Il faut rapprocher Redacted d’un autre film qui, en son temps, fâcha beaucoup : Starship troopers de Paul Verhoeven, dont le film de De Palma reprend certaines phases (le home-movie dans la chambrée, qui raccorde avec le champ de bataille, sauf qu’ici il n’y a pas de bataille, seulement de l’ennui aux checkpoints). Mais là où Verhoeven jouait partout et violemment sur la corde de l’ambiguïté, Redacted est quant à lui complètement dépourvu d’ironie – c’est ce qui le rend précisément choquant. Ce n’est donc pas sur le second degré qu’il s’offre la possibilité d’une rhétorique à double-détente, mais sur un binôme tout aussi complexe dans son apparent simplisme : efficacité (façon ciné-tract) et idiotie (façon distributeur automatique d’images).

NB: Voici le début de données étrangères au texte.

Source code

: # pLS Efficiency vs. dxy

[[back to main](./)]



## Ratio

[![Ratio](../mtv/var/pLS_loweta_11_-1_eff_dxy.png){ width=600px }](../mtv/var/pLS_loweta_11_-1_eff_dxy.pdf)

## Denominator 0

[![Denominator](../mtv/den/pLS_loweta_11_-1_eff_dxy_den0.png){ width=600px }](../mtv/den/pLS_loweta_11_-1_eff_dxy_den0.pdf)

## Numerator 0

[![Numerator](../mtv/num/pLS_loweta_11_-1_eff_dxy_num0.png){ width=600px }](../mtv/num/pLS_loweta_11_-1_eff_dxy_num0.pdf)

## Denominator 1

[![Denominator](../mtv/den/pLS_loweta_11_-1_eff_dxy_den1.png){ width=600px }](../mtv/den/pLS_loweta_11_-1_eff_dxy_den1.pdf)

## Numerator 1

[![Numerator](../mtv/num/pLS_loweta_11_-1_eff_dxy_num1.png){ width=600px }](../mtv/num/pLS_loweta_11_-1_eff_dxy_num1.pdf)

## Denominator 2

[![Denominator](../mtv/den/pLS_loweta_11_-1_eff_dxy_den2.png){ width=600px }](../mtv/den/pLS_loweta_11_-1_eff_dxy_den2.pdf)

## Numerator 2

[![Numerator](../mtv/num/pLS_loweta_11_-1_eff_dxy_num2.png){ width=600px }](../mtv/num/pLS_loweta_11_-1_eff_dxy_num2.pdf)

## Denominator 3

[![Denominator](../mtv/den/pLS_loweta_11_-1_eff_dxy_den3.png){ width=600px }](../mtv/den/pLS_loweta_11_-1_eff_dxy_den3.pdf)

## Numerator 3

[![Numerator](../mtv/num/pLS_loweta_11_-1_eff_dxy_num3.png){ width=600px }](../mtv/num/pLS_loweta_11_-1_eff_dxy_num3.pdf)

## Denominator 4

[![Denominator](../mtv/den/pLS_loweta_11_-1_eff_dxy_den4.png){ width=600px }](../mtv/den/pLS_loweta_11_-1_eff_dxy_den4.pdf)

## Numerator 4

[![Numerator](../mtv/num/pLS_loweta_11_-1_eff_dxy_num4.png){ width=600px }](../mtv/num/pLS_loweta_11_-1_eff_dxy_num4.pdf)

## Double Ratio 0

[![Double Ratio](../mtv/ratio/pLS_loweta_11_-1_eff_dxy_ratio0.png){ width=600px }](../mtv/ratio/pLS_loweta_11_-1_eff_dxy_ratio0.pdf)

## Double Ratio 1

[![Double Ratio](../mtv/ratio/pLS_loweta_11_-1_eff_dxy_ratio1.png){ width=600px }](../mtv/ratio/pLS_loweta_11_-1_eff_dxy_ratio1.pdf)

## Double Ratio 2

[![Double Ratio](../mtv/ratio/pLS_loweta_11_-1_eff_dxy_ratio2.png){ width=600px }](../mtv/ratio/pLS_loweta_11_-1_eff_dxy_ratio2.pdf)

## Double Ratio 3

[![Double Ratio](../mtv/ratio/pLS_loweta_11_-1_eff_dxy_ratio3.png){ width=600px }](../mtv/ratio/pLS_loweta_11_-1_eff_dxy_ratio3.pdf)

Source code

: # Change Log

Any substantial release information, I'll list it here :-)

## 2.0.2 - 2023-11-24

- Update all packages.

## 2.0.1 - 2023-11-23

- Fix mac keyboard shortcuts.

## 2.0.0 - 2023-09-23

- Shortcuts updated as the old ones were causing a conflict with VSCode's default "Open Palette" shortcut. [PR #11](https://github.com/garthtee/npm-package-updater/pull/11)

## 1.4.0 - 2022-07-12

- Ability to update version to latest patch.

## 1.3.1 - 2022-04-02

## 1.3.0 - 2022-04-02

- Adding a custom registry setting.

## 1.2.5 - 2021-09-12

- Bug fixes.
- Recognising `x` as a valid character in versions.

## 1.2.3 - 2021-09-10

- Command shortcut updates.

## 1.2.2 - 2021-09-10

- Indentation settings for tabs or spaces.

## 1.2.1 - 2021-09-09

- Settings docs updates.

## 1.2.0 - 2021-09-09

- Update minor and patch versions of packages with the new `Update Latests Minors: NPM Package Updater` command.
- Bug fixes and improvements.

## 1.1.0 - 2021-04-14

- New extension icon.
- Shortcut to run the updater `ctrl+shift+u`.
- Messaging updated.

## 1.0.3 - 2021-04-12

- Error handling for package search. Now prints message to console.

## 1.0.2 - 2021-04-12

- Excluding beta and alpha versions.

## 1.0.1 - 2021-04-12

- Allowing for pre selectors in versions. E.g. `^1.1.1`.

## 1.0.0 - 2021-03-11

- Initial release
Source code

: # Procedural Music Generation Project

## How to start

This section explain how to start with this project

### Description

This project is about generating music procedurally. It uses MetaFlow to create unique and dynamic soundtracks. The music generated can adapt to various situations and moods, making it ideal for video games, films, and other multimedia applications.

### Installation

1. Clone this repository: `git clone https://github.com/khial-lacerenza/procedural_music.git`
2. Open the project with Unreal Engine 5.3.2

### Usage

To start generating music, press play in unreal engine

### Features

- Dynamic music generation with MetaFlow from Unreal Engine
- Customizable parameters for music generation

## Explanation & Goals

Il arrive que l’on reste interdit devant Redacted, soufflé par la nouveauté et l’audace du film, mais aussi parce que De Palma, sans louvoyer, y pousse sa logique jusqu’à son terme, concrètement jusqu’à des images que la morale d’ordinaire réprouve : le film s’achève par un slideshow (à la manière de ceux qui foisonnent sur YouTube), un diaporama de photos bien réelles des atrocités qui arrivent en Irak, et la dernière de ces photos montre la gosse massacrée (fictive, mais inspirée d’une personne réelle), avec travelling avant et musique grandiloquente. A n’en pas douter, cette image en rebutera beaucoup, mais présentée dans sa morne égalité avec les autres, malgré les effets qui l’enrobe, elle ne fait que s’agréger à une masse que De Palma traite comme telle : à la limite, cette image n’est problématique que dans son indifférenciation, mais nullement en tant que telle, puisqu’en un sens elle préexiste au film, comme toutes les autres. C’est que la donne a changé, davantage par la diffusion égalitaire et indifférente des images que par leur mode de production. Le cinéma peinait à prendre la mesure de ce bouleversement de la cartographie des images ; Redacted, en avance sur tout le monde, en a déjà fourni le plan.